OCTOBER 1, WEDNESDAY

THANK YOU FOR YOUR SERVICE

When I graduated from the College of Wooster in 1959 there was nothing that I felt like doing next. I didn’t want to go to graduate school and I didn’t want to get a job. So I decided to join the Army to get out of the way what I thought was two years of required military service. I had a selective service card and understood that sooner or later I would have to enlist. This was after the Korean War and before the Vietnam war. It never occurred to me that I would have to go off to war and try to kill someone as directed by my commander in chief.

First I spent the summer after graduation hitchhiking around the the country with a stop in San Francisco to help my Woodstock, India friend, Ray Smith put together a Sears and Roebuck kit house.

And then in the fall I enlisted in the army. I went through basic training, then further training to be a medic, including how to jab each other with needles to simulate vaccinations, at Fort Sam Houston in San Antonio and then I was shipped off to Germany on a troop ship and stationed for two years in yellow barracks in Aschaffenburg, Germany.

There is more to my time in Germany that was pleasant, but today I was reminded of my army experience by the speeches that Pete Hegseth, Secretary of War, and Donald Trump, Commander in Chief (and bone spur draft dodger) gave the 800 highest ranking officers in the military.

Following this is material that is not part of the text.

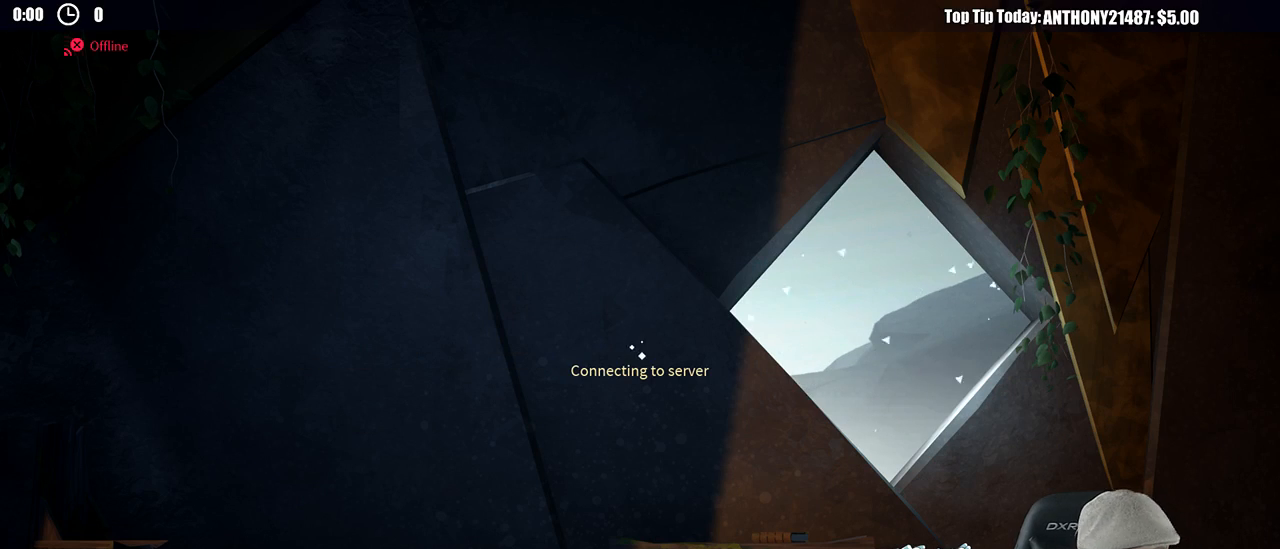
{"buttons": [], "left_stick": "center", "right_stick": "center", "events": []}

Pete Hegseth’s speech apparently directed the military to be more manly, to be prepared to do indiscriminate killing without fear of breaking some rule of war and to get into manly fighting muscle bound fighting shape, no beards, no big bellies, no wimps, no trans people, no women, to man up in an army that has shifted from hand to hand combat to drone technology with no muscle required.

What I remember about the military was the top down obedience demanded of the army with no individuality allowed. It was the American extreme of authoritarianism to defend democracy, which seemed ironic, since no individual choice was allowed, in which everything was dictated, ranging from exactly when you could change from winter to summer uniforms, regardless of the temperature outside, to exactly how you should be buttoned up. Everything was dictated from the top down, in the case of these speeches from from Trump, whose big idea was to train troops by unleashing them on American cities, through Hegseth and his dictation about being manly.

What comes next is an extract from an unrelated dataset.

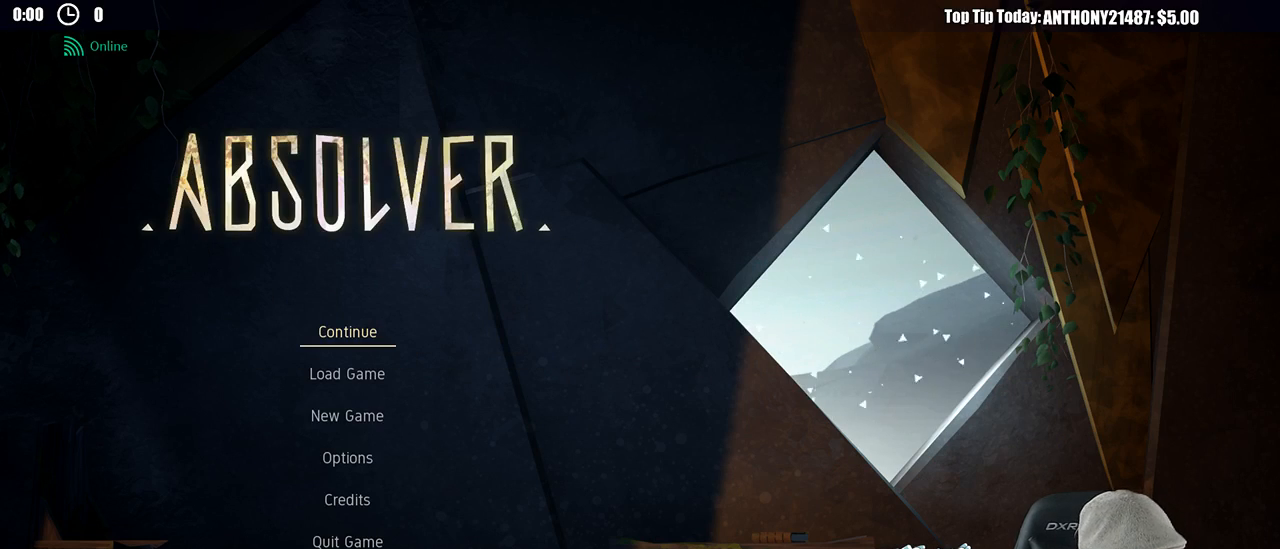
{"buttons": [], "left_stick": "center", "right_stick": "center", "events": []}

From my perspective all of this manliness in the army was mind numbingly unbearable. It started with the yellow barracks with nothing feminine accepted. The yellow walls, the lack of beauty of any kind, no flowers, nothing sensuous or alive. I was US51433638, a number, without a personality, a clerk because I could type. But even more crushing was male domination. Good Morning, Sir, and a salute for every officer, with every action of everyone dictated from above. My one relief as a soldier was that I was so far down the ladder that I never had to give a command to anyone. What I finally resolved was that everything that was unpleasant about the army came from it being an all male place. Along with every other enlisted man I knew the exact number of days until I would be released, 125 days and a wake-up, a last day which didn’t count.

So when I visit the VA Hospital and encounter the phrase, over and over, “Thank you for your service,” I cringe, because I was the world’s worst soldier, the exact opposite of Hegseth’s manly fighter. When shouted at in basic training, “What is a bayonet for?” I would shout back, “To kill, to kill” knowing that I was being brainwashed and that it was all nuts, and that bayonets were a thing of the past.

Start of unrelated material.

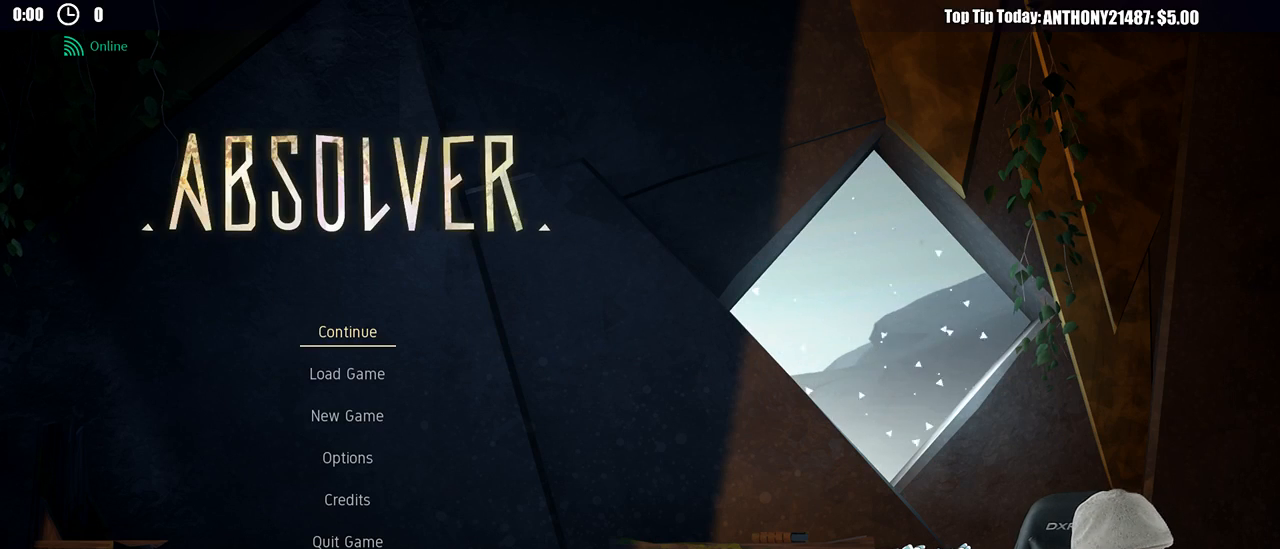
{"buttons": [], "left_stick": "center", "right_stick": "center", "events": [[100, "A", "down"], [150, "A", "up"]]}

And that is what I thought again today as I heard about Hegseth’s lectures to generals, with much more military experience than him, to man up and return to 1990, and from our half crazed Commander in Chief sending his troops off to defeat the sinister enemy lurking in our cities.

One comment

  1. martharnelson's avatar

    I couldn’t bear to listen to these speeches but read articles about what was said. And now I have read your comments on it and I am also cringing at the feeling that I wish this were a movie but it is reality yet unbelievable that those speeches took place . The generals must be in a state of shock about this, now they know directly how screwed up the situation is with the current president and the “leadership” that is in place. How frightening!